-- Task to carry out --
Nothing but text lines should be duplicated: start with the first line of the listing below and stop after the line holding "(pcbplotparams", omitting pictures.

-- Listed entries --
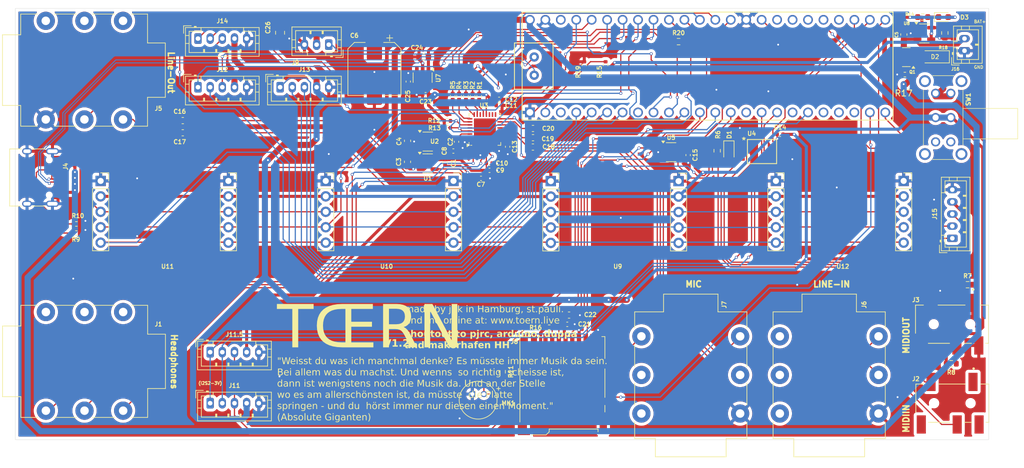
<source format=kicad_pcb>
(kicad_pcb
	(version 20241229)
	(generator "pcbnew")
	(generator_version "9.0")
	(general
		(thickness 1.6)
		(legacy_teardrops no)
	)
	(paper "A4")
	(layers
		(0 "F.Cu" signal)
		(4 "In1.Cu" signal)
		(6 "In2.Cu" signal)
		(2 "B.Cu" signal)
		(9 "F.Adhes" user "F.Adhesive")
		(11 "B.Adhes" user "B.Adhesive")
		(13 "F.Paste" user)
		(15 "B.Paste" user)
		(5 "F.SilkS" user "F.Silkscreen")
		(7 "B.SilkS" user "B.Silkscreen")
		(1 "F.Mask" user)
		(3 "B.Mask" user)
		(17 "Dwgs.User" user "User.Drawings")
		(19 "Cmts.User" user "User.Comments")
		(21 "Eco1.User" user "User.Eco1")
		(23 "Eco2.User" user "User.Eco2")
		(25 "Edge.Cuts" user)
		(27 "Margin" user)
		(31 "F.CrtYd" user "F.Courtyard")
		(29 "B.CrtYd" user "B.Courtyard")
		(35 "F.Fab" user)
		(33 "B.Fab" user)
		(39 "User.1" user)
		(41 "User.2" user)
		(43 "User.3" user)
		(45 "User.4" user)
		(47 "User.5" user)
		(49 "User.6" user)
		(51 "User.7" user)
		(53 "User.8" user)
		(55 "User.9" user)
	)
	(setup
		(stackup
			(layer "F.SilkS"
				(type "Top Silk Screen")
			)
			(layer "F.Paste"
				(type "Top Solder Paste")
			)
			(layer "F.Mask"
				(type "Top Solder Mask")
				(thickness 0.01)
			)
			(layer "F.Cu"
				(type "copper")
				(thickness 0.035)
			)
			(layer "dielectric 1"
				(type "prepreg")
				(thickness 0.1)
				(material "FR4")
				(epsilon_r 4.5)
				(loss_tangent 0.02)
			)
			(layer "In1.Cu"
				(type "copper")
				(thickness 0.035)
			)
			(layer "dielectric 2"
				(type "core")
				(thickness 1.24)
				(material "FR4")
				(epsilon_r 4.5)
				(loss_tangent 0.02)
			)
			(layer "In2.Cu"
				(type "copper")
				(thickness 0.035)
			)
			(layer "dielectric 3"
				(type "prepreg")
				(thickness 0.1)
				(material "FR4")
				(epsilon_r 4.5)
				(loss_tangent 0.02)
			)
			(layer "B.Cu"
				(type "copper")
				(thickness 0.035)
			)
			(layer "B.Mask"
				(type "Bottom Solder Mask")
				(thickness 0.01)
			)
			(layer "B.Paste"
				(type "Bottom Solder Paste")
			)
			(layer "B.SilkS"
				(type "Bottom Silk Screen")
			)
			(copper_finish "None")
			(dielectric_constraints no)
		)
		(pad_to_mask_clearance 0)
		(allow_soldermask_bridges_in_footprints no)
		(tenting front back)
		(pcbplotparams
			(layerselection 0x00000000_00000000_55555555_5755f5ff)
			(plot_on_all_layers_selection 0x00000000_00000000_00000000_00000000)
			(disableapertmacros no)
			(usegerberextensions yes)
			(usegerberattributes yes)
			(usegerberadvancedattributes no)
			(creategerberjobfile no)
			(dashed_line_dash_ratio 12.000000)
			(dashed_line_gap_ratio 3.000000)
			(svgprecision 4)
			(plotframeref no)
			(mode 1)
			(useauxorigin no)
			(hpglpennumber 1)
			(hpglpenspeed 20)
			(hpglpendiameter 15.000000)
			(pdf_front_fp_property_popups yes)
			(pdf_back_fp_property_popups yes)
			(pdf_metadata yes)
			(pdf_single_document no)
			(dxfpolygonmode yes)
			(dxfimperialunits yes)
			(dxfusepcbnewfont yes)
			(psnegative no)
			(psa4output no)
			(plot_black_and_white yes)
			(sketchpadsonfab no)
			(plotpadnumbers no)
			(hidednponfab no)
			(sketchdnponfab yes)
			(crossoutdnponfab yes)
			(subtractmaskfromsilk yes)
			(outputformat 1)
			(mirror no)
			(drillshape 0)
			(scaleselection 1)
			(outputdirectory "gerber/")
		)
	)
	(net 0 "")
	(net 1 "GND")
	(net 2 "+3.3VA")
	(net 3 "+1V8")
	(net 4 "+5V")
	(net 5 "Net-(U1-BP)")
	(net 6 "Net-(U2-BP)")
	(net 7 "+3.3V")
	(net 8 "Net-(U3-VAG)")
	(net 9 "Net-(C16-Pad2)")
	(net 10 "Net-(U3-LINEOUT_R)")
	(net 11 "Net-(U3-LINEOUT_L)")
	(net 12 "Net-(C17-Pad2)")
	(net 13 "Net-(C18-Pad1)")
	(net 14 "LINEIN_R")
	(net 15 "Net-(C19-Pad1)")
	(net 16 "LINEIN_L")
	(net 17 "Net-(C20-Pad1)")
	(net 18 "MIC")
	(net 19 "Net-(U7-BP)")
	(net 20 "Net-(D1-A)")
	(net 21 "Net-(D1-K)")
	(net 22 "unconnected-(J1-PadSN)")
	(net 23 "unconnected-(J1-PadRN)")
	(net 24 "Net-(U3-HP_L)")
	(net 25 "Net-(U3-HP_R)")
	(net 26 "Net-(U3-HP_VGND)")
	(net 27 "unconnected-(J1-PadTN)")
	(net 28 "unconnected-(J2-Pad10)")
	(net 29 "Net-(J2-Pad3)")
	(net 30 "unconnected-(J2-Pad4)")
	(net 31 "unconnected-(J2-Pad1)")
	(net 32 "Net-(J3-Pad2)")
	(net 33 "unconnected-(J3-Pad10)")
	(net 34 "Net-(J3-Pad3)")
	(net 35 "VBAT")
	(net 36 "D+")
	(net 37 "D-")
	(net 38 "unconnected-(J4-SBU2-PadB8)")
	(net 39 "Net-(J4-CC1)")
	(net 40 "unconnected-(J4-SBU1-PadA8)")
	(net 41 "Net-(J4-CC2)")
	(net 42 "unconnected-(J5-PadSN)")
	(net 43 "unconnected-(J5-PadTN)")
	(net 44 "unconnected-(J5-PadRN)")
	(net 45 "unconnected-(J6-PadRN)")
	(net 46 "unconnected-(J6-PadSN)")
	(net 47 "unconnected-(J6-PadTN)")
	(net 48 "unconnected-(J7-PadR)")
	(net 49 "Net-(MK1-+)")
	(net 50 "unconnected-(J7-PadRN)")
	(net 51 "unconnected-(J7-PadSN)")
	(net 52 "12_MISO_MQSL")
	(net 53 "10_CS_MQSR")
	(net 54 "unconnected-(J8-DAT1-Pad8)")
	(net 55 "14_A0_TX3_SPDIF_OUT")
	(net 56 "unconnected-(J8-DAT2-Pad1)")
	(net 57 "7_RX2_OUT1A")
	(net 58 "17_A3_TX4_SDA1")
	(net 59 "27_A13_SCK1")
	(net 60 "19_A5_SCL")
	(net 61 "18_A4_SDA")
	(net 62 "24_A10_TX6_SCL2")
	(net 63 "25_A11_RX6_SDA2")
	(net 64 "5_IN2")
	(net 65 "15_A1_RX3_SPDIF_IN")
	(net 66 "22_A8_CTX1")
	(net 67 "3_LRCLK2")
	(net 68 "4_BCLK2")
	(net 69 "2_OUT2")
	(net 70 "9_OUT1C")
	(net 71 "16_A2_RX4_SCL1")
	(net 72 "41_A17")
	(net 73 "33_MCLK2")
	(net 74 "32_OUT1B")
	(net 75 "Net-(U3-SYS_MCLK)")
	(net 76 "11_MOSI_CTX1")
	(net 77 "23_A9_CRX1_MCLK1")
	(net 78 "Net-(U3-I2S_LRCLK)")
	(net 79 "Net-(U3-I2S_SCLK)")
	(net 80 "Net-(U3-I2S_DOUT)")
	(net 81 "13_SCK_LED")
	(net 82 "Net-(U3-I2S_DIN)")
	(net 83 "Net-(R7-Pad1)")
	(net 84 "MICBIAS")
	(net 85 "unconnected-(U3-NC-Pad19)")
	(net 86 "unconnected-(U3-NC-Pad8)")
	(net 87 "unconnected-(U3-CPFILT-Pad18)")
	(net 88 "unconnected-(U3-NC-Pad22)")
	(net 89 "unconnected-(U3-NC-Pad28)")
	(net 90 "unconnected-(U3-NC-Pad9)")
	(net 91 "unconnected-(U3-NC-Pad17)")
	(net 92 "Net-(U5-Pad3)")
	(net 93 "28_RX7")
	(net 94 "6_OUT1D")
	(net 95 "38_CS1_IN1")
	(net 96 "20_A6_TX5_LRCLK1")
	(net 97 "37_CS")
	(net 98 "40_A16")
	(net 99 "0_RX1_CRX2_CS1")
	(net 100 "unconnected-(U6-3V3-Pad46)")
	(net 101 "36_CS")
	(net 102 "1_TX1_CTX2_MISO1")
	(net 103 "21_A7_RX5_BCLK1")
	(net 104 "26_A12_MOSI1")
	(net 105 "34_RX8")
	(net 106 "unconnected-(U6-3V3-Pad15)")
	(net 107 "8_TX2_IN1")
	(net 108 "39_MISO1_OUT1A")
	(net 109 "30_CRX3")
	(net 110 "31_CTX3")
	(net 111 "35_TX8")
	(net 112 "29_TX7")
	(net 113 "unconnected-(SW1-C-Pad6)")
	(net 114 "unconnected-(SW1-A-Pad1)")
	(net 115 "VBUS")
	(net 116 "Net-(D2-K)")
	(net 117 "Net-(D3-K)")
	(net 118 "Net-(U8-STAT)")
	(net 119 "Net-(U8-PROG)")
	(net 120 "Net-(J9-Pin_1)")
	(footprint "Diode_SMD:D_SOD-123" (layer "F.Cu") (at 182.15 33 180))
	(footprint "Resistor_SMD:R_0402_1005Metric" (layer "F.Cu") (at 124.5 34.325 -90))
	(footprint "Sensor_Audio:POM-2244P-C3310-2-R" (layer "F.Cu") (at 106.1 88.5))
	(footprint "Capacitor_SMD:C_0402_1005Metric" (layer "F.Cu") (at 102.98 48.5))
	(footprint "Resistor_SMD:R_0603_1608Metric" (layer "F.Cu") (at 111 84.825 -90))
	(footprint "Capacitor_SMD:C_0402_1005Metric" (layer "F.Cu") (at 95.565 37.0725 90))
	(footprint "Resistor_SMD:R_0402_1005Metric" (layer "F.Cu") (at 101.99 43.54))
	(footprint "Connector_JST:JST_PH_B5B-PH-K_1x05_P2.00mm_Vertical" (layer "F.Cu") (at 185 62.865836 90))
	(footprint "Connector_JST:JST_PH_B5B-PH-K_1x05_P2.00mm_Vertical" (layer "F.Cu") (at 63 81.6))
	(footprint "Capacitor_SMD:C_0603_1608Metric" (layer "F.Cu") (at 58.5 43.5 180))
	(footprint "Resistor_SMD:R_0603_1608Metric" (layer "F.Cu") (at 187.5 70.5))
	(footprint "Connector_JST:JST_PH_B5B-PH-K_1x05_P2.00mm_Vertical" (layer "F.Cu") (at 63 90))
	(footprint "Capacitor_SMD:C_0603_1608Metric" (layer "F.Cu") (at 116.055 47.85 180))
	(footprint "Connector_USB:USB_C_Receptacle_HRO_TYPE-C-31-M-12" (layer "F.Cu") (at 33.95 52.86 -90))
	(footprint "Resistor_SMD:R_0402_1005Metric" (layer "F.Cu") (at 103.92 39.51 -90))
	(footprint "Connector_PinSocket_2.54mm:DuppaI2CEncoderV2.1" (layer "F.Cu") (at 80 46.005))
	(footprint "Capacitor_SMD:C_0603_1608Metric" (layer "F.Cu") (at 177.03 29.335 90))
	(footprint "Connector_JST:JST_PH_B5B-PH-K_1x05_P2.00mm_Vertical" (layer "F.Cu") (at 61 38))
	(footprint "Resistor_SMD:R_0402_1005Metric" (layer "F.Cu") (at 101.99 44.68))
	(footprint "Capacitor_SMD:C_0402_1005Metric" (layer "F.Cu") (at 121.7 77.02 180))
	(footprint "Capacitor_SMD:C_0402_1005Metric" (layer "F.Cu") (at 101.6175 50.39 -90))
	(footprint "Package_TO_SOT_SMD:SOT-23-6" (layer "F.Cu") (at 138.77 48.69))
	(footprint "Capacitor_SMD:C_0402_1005Metric" (layer "F.Cu") (at 110.5 40))
	(footprint "Package_TO_SOT_SMD:SOT-23-5" (layer "F.Cu") (at 98.75842 50.53552))
	(footprint "Capacitor_SMD:C_0603_1608Metric" (layer "F.Cu") (at 116.07 46.31 180))
	(footprint "Capacitor_SMD:C_0603_1608Metric" (layer "F.Cu") (at 122 75.5))
	(footprint "Capacitor_SMD:C_0805_2012Metric" (layer "F.Cu") (at 74.5 29.04 -90))
	(footprint "Resistor_SMD:R_0402_1005Metric" (layer "F.Cu") (at 106.14 39.51 -90))
	(footprint "myLibKicad:5pin SO6_TOS" (layer "F.Cu") (at 153.7183 48.59))
	(footprint "Resistor_SMD:R_0402_1005Metric" (layer "F.Cu") (at 107.23 39.51 -90))
	(footprint "Connector_JST:JST_PH_B3B-PH-K_1x03_P2.00mm_Vertical" (layer "F.Cu") (at 82.5 31 180))
	(footprint "Capacitor_SMD:C_0402_1005Metric"
		(layer "F.Cu")
		(uuid "56b60adb-9663-4e20-8e85-2fe6a13909ea")
		(at 111.9 47.8 -90)
		(descr "Capacitor SMD 0402 (1005 Metric), square (rectangular) end terminal, IPC_7351 nominal, (Body size source: IPC-SM-782 page 76, https://www.pcb-3d.com/wordpress/wp-content/uploads/ipc-sm-782a_amendment_1_and_2.pdf), generated with kicad-footprint-generator")
		(tags "capacitor")
		(property "Reference" "C13"
			(at 0 -1.16 90)
			(layer "F.SilkS")
			(uuid "1c75bbd5-f469-44ac-a020-5e1ea8e73f5d")
			(effects
				(font
					(size 0.7 0.7)
					(thickness 0.15)
				)
			)
		)
		(property "Value" "150n"
			(at 0 1.16 90)
			(layer "F.Fab")
			(uuid "8f581861-357b-4478-9210-ee5aa3bd1121")
			(effects
				(font
					(size 1 1)
					(thickness 0.15)
				)
			)
		)
		(property "Datasheet" ""
			(at 0 0 270)
			(unlocked yes)
			(layer "F.Fab")
			(hide yes)
			(uuid "c1ea4b8c-c3c8-4e0f-8818-17b41bbacae2")
			(effects
				(font
					(size 1.27 1.27)
					(thickness 0.15)
				)
			)
		)
		(property "Description" "Unpolarized capacitor"
			(at 0 0 270)
			(unlocked yes)
			(layer "F.Fab")
			(hide yes)
			(uuid "7ee9b7ab
... [2114340 chars truncated]
</source>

-- Task result --
<source format=kicad_pcb>
(kicad_pcb
	(version 20241229)
	(generator "pcbnew")
	(generator_version "9.0")
	(general
		(thickness 1.6)
		(legacy_teardrops no)
	)
	(paper "A4")
	(layers
		(0 "F.Cu" signal)
		(4 "In1.Cu" signal)
		(6 "In2.Cu" signal)
		(2 "B.Cu" signal)
		(9 "F.Adhes" user "F.Adhesive")
		(11 "B.Adhes" user "B.Adhesive")
		(13 "F.Paste" user)
		(15 "B.Paste" user)
		(5 "F.SilkS" user "F.Silkscreen")
		(7 "B.SilkS" user "B.Silkscreen")
		(1 "F.Mask" user)
		(3 "B.Mask" user)
		(17 "Dwgs.User" user "User.Drawings")
		(19 "Cmts.User" user "User.Comments")
		(21 "Eco1.User" user "User.Eco1")
		(23 "Eco2.User" user "User.Eco2")
		(25 "Edge.Cuts" user)
		(27 "Margin" user)
		(31 "F.CrtYd" user "F.Courtyard")
		(29 "B.CrtYd" user "B.Courtyard")
		(35 "F.Fab" user)
		(33 "B.Fab" user)
		(39 "User.1" user)
		(41 "User.2" user)
		(43 "User.3" user)
		(45 "User.4" user)
		(47 "User.5" user)
		(49 "User.6" user)
		(51 "User.7" user)
		(53 "User.8" user)
		(55 "User.9" user)
	)
	(setup
		(stackup
			(layer "F.SilkS"
				(type "Top Silk Screen")
			)
			(layer "F.Paste"
				(type "Top Solder Paste")
			)
			(layer "F.Mask"
				(type "Top Solder Mask")
				(thickness 0.01)
			)
			(layer "F.Cu"
				(type "copper")
				(thickness 0.035)
			)
			(layer "dielectric 1"
				(type "prepreg")
				(thickness 0.1)
				(material "FR4")
				(epsilon_r 4.5)
				(loss_tangent 0.02)
			)
			(layer "In1.Cu"
				(type "copper")
				(thickness 0.035)
			)
			(layer "dielectric 2"
				(type "core")
				(thickness 1.24)
				(material "FR4")
				(epsilon_r 4.5)
				(loss_tangent 0.02)
			)
			(layer "In2.Cu"
				(type "copper")
				(thickness 0.035)
			)
			(layer "dielectric 3"
				(type "prepreg")
				(thickness 0.1)
				(material "FR4")
				(epsilon_r 4.5)
				(loss_tangent 0.02)
			)
			(layer "B.Cu"
				(type "copper")
				(thickness 0.035)
			)
			(layer "B.Mask"
				(type "Bottom Solder Mask")
				(thickness 0.01)
			)
			(layer "B.Paste"
				(type "Bottom Solder Paste")
			)
			(layer "B.SilkS"
				(type "Bottom Silk Screen")
			)
			(copper_finish "None")
			(dielectric_constraints no)
		)
		(pad_to_mask_clearance 0)
		(allow_soldermask_bridges_in_footprints no)
		(tenting front back)
		(pcbplotparams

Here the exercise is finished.